Back in October, somewhere on this World Wide Web I stumbled upon a link to The Great Food Blogger Cookie Swap and thought what a great idea it was. I wasn’t the only one to think so as over 600+ food bloggers exchanged cookies this past week. We were each assigned three other bloggers to whom we sent one dozen cookies. That’s over 22,000 cookies travelling world-wide for this cookie swap alone!
I must admit after I signed up I wondered what I had gotten myself into. As many of you know, I’m a cook not a baker. I have a hard time making chocolate cookies turn out well following the recipe on the back of the Toll House bag. Really. Normally I just make the dough and then Mr. Darcy and I eat it raw in stolen spoonfuls from the fridge. Could I make a decent cookie without totally embarrassing myself in front of three other food bloggers? Could I pull this off?
I spent some time going through my family cookie recipes and decided on enhancing a tried-and-true shortbread recipe. The original, plain shortbread recipe is from my godmother who lived next door to us growing up. In her pantry there was always either a pan of shortbread or a pan of almond roca cookies, and I couldn’t get enough of either. For this cookie swap I added sage, lemon and black pepper, as well as the iced walnut topping. Don’t forget – shortbread gets better with age. Store un-iced shortbread in an air-tight container for up to 4 weeks. They’re great to bake now and serve at your holiday gatherings!
Lightly sweet, I’d say these Lemon-Sage Shortbread are more of an adult cookie than a kid-pleaser. Great with a warm cup of tea – or hot whiskey, according to Kate from Food Lust, one of the three bloggers who received my shortbread cookies. Hot whiskey is one I will definitely have to test out!
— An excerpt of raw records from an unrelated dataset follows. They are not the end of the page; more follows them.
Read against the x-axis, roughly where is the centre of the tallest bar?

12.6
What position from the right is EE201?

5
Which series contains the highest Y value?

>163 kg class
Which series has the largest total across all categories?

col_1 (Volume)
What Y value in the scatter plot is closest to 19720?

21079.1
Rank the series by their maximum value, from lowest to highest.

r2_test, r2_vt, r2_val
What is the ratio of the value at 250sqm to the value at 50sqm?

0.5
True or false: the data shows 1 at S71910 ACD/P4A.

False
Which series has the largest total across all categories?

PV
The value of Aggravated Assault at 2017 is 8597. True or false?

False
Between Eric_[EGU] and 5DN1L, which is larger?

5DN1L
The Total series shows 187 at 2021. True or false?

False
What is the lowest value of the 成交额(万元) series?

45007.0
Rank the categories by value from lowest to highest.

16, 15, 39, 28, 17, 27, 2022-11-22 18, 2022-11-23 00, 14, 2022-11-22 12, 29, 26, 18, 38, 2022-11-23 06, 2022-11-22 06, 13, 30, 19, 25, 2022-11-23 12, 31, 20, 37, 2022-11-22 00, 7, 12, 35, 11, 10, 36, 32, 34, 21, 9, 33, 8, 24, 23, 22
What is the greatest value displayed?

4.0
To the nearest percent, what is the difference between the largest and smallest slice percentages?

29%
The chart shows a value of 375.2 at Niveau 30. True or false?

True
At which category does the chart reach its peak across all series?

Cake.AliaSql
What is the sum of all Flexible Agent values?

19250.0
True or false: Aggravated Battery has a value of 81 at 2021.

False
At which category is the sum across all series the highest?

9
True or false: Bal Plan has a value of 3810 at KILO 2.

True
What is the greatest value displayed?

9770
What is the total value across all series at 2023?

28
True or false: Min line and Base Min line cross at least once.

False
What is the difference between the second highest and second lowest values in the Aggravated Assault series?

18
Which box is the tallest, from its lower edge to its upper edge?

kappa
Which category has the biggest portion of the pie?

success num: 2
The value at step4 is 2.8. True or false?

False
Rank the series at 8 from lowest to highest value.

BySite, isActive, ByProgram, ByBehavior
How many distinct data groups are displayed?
|Lemon-Sage Shortbread Cookies||
- 14 ounces butter, room temperature
- 3 cups flour
- 2/3 cups sugar
- 1 teaspoon salt
- 1 teaspoon freshly ground black pepper
- 1/4 cup finely minced sage leaves
- 3 tablespoons lemon zest
- 1 tablespoon lemon juice
- 1 cup confectioner’s sugar
- 2 tablespoons butter, room temperature
- 2 tablespoons heavy cream
- 1 tablespoon lemon juice
- Walnut quarters for decoration
- Preheat oven to 275 degrees F.
- In a large bowl, cut together butter, flour, sugar, salt, and black pepper with a pastry knife. When ingredients are almost completely combined, add sage, lemon zest, and lemon juice; continue to combine. Work into a ball by hand and press into parchment-lined 9 inch by 13 inch metal baking pan. Using a knife, gently cut dough into small rectangles, 6 x 7 across the pan without tearing parchment. Using a fork, prick the dough all over.
- Bake for 55-65 minutes or just until shortbread begins to lightly golden, being careful not to brown. Recut rectangles and transfer immediately to a wire rack to cool.
- In a medium-sized bowl using a fork, mix together confectioner’s sugar, butter, cream, and lemon juice until no lumps remain. Cover until ready to use. When shortbread has cooled, transfer icing to a pastry bag with a small round tip, or to a large plastic bag with a tiny corner of the bag cut out. Place a small button of icing on each cookie, topping with a walnut quarter.
Un-iced shortbread will keep in an airtight container for 3 to 4 weeks.
The first cookies I received, Gee’s NutHorns, were from Kelly at Kelly’s Kitchen. Her grandmother’s famous cookies did not disappoint. They are a dense and buttery dough wrapped around a cinnamony nut paste. Absolutely delicious. I can’t wait to see the recipe.
The next batch cookies to grace my doorstep were from Julie of The Semi-Reformed Nerd. Super thin, perfectly round, these incredibly moist and chewy Cinnamon Spice Brown Sugar Cookies were amazing. I ate seven of them in one day and only held back on the last five so that I would have a few to photograph.
The third dozen cookies came from Lisa, the Authentic Subarban Gourmet. These tasty gingerbread biscotti with one end dipped in chocolate have been my morning coffee staple this week. I love gingerbread and these cookies were made with a delicate hand – the ginger is not overpowering, just a lovely balance of spices.
I really had a great experience with The Great Food Blogger Cookie Swap and look forward to signing up again next year. For a full list of the bloggers who participated and their cookie recipes, check out the main Cookie Swap pages here or here which will be updated on Thursday. The Great Food Blogger Cookie Swap is the brain child of Julie from The Little Kitchen and Lindsay of Love & Olive Oil.